Material provided:
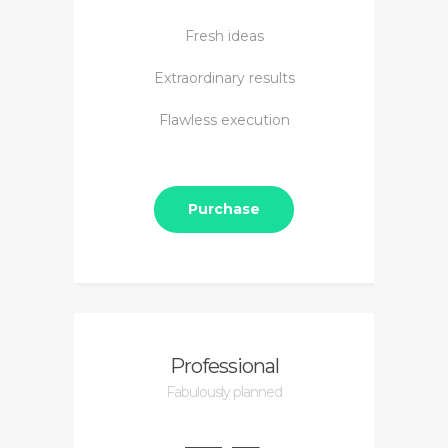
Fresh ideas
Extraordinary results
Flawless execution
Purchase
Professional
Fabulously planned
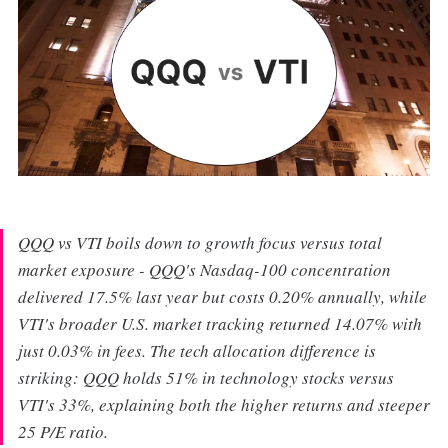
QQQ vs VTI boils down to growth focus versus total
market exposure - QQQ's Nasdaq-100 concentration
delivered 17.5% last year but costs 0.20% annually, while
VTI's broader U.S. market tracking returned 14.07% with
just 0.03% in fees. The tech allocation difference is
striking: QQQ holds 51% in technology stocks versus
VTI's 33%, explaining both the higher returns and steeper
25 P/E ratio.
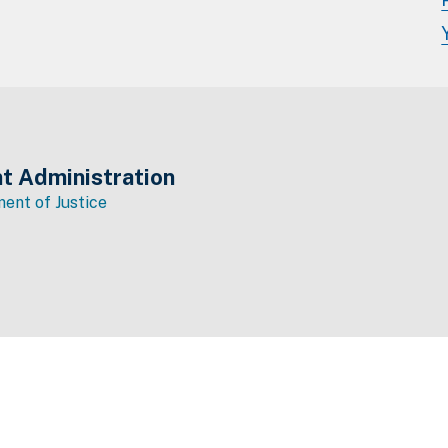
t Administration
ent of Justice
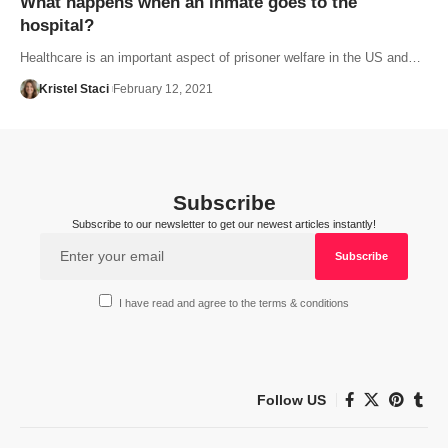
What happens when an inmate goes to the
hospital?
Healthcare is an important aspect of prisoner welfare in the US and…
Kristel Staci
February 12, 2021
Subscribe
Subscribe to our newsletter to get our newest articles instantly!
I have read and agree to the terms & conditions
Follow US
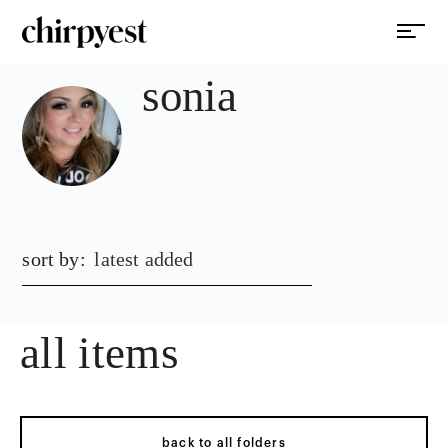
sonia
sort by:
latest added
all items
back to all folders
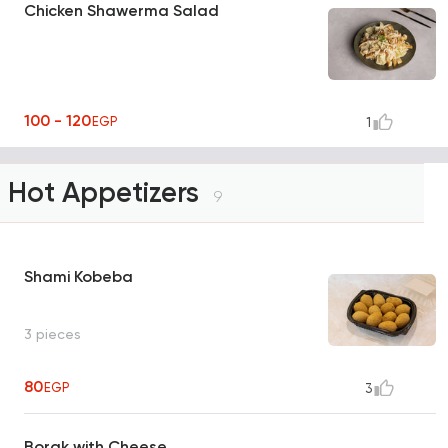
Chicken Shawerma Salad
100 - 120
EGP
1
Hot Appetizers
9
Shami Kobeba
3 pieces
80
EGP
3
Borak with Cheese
--
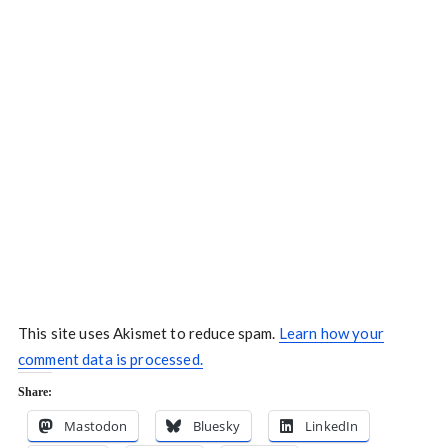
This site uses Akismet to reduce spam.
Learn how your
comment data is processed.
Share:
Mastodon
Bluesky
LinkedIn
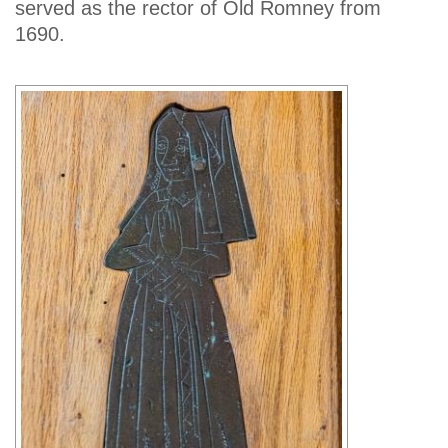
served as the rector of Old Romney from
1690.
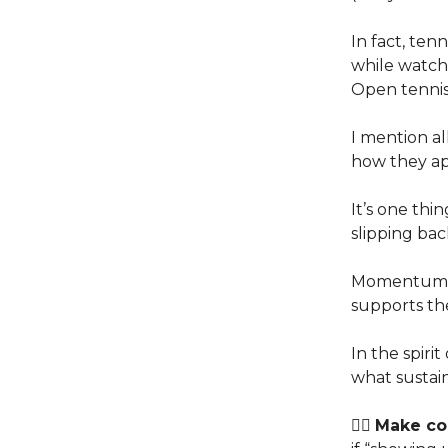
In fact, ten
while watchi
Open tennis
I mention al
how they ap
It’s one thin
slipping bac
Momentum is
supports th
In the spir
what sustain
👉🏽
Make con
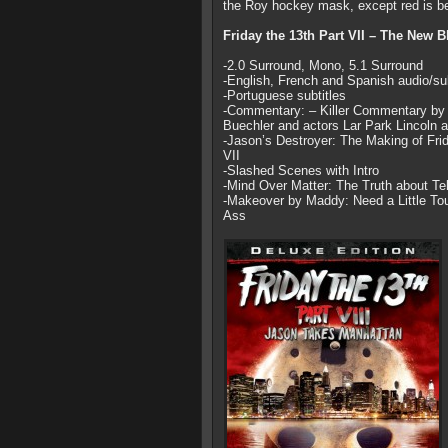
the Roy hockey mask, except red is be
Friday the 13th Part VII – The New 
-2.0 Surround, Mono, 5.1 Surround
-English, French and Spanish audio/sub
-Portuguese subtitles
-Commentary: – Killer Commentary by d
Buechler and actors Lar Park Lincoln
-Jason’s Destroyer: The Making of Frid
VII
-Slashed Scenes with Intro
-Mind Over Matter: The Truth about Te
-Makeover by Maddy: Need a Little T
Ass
---
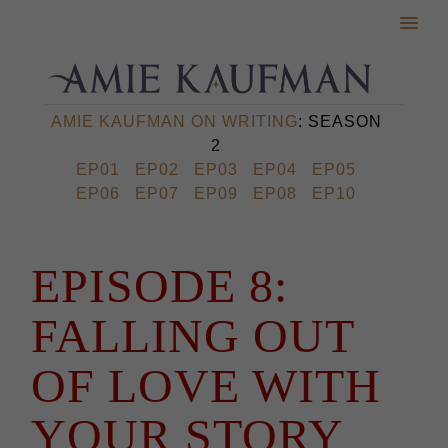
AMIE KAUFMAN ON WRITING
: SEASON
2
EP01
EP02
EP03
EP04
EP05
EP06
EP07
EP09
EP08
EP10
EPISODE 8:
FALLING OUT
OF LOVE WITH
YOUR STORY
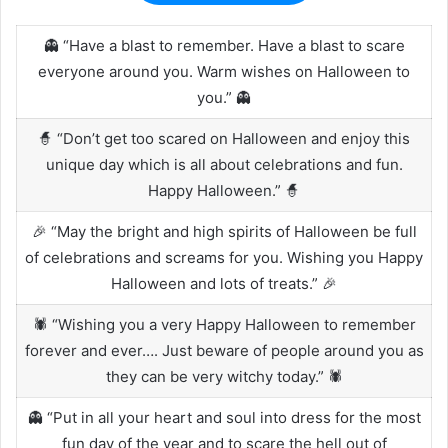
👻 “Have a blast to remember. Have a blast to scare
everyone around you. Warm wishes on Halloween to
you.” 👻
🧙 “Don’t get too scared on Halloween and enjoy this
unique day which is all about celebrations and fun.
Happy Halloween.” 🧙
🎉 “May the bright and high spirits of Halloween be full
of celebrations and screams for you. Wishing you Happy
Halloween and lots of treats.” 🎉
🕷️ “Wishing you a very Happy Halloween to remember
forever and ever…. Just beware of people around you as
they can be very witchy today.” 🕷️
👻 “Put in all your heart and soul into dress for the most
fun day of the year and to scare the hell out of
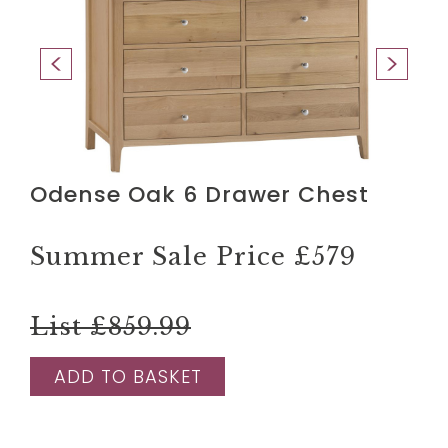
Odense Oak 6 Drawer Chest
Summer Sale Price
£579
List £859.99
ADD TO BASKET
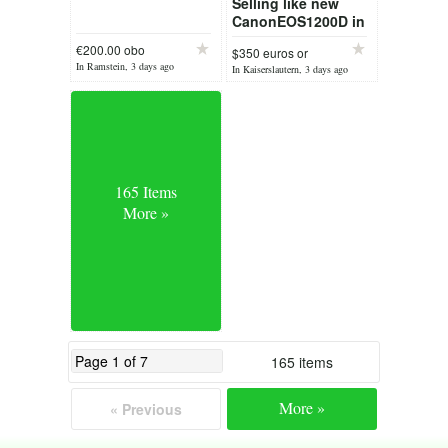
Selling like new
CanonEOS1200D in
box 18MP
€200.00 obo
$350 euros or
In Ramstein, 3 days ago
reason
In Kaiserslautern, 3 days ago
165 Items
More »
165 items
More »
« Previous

Problem statement: Update the lines from the line with "Fresh ideas" to the line with "Fabulously planned" so that "Flawless" becomes "Seamless", keeping everything else the same. Return only those lines.

Answer to this task:
Fresh ideas
Extraordinary results
Seamless execution
Purchase
Professional
Fabulously planned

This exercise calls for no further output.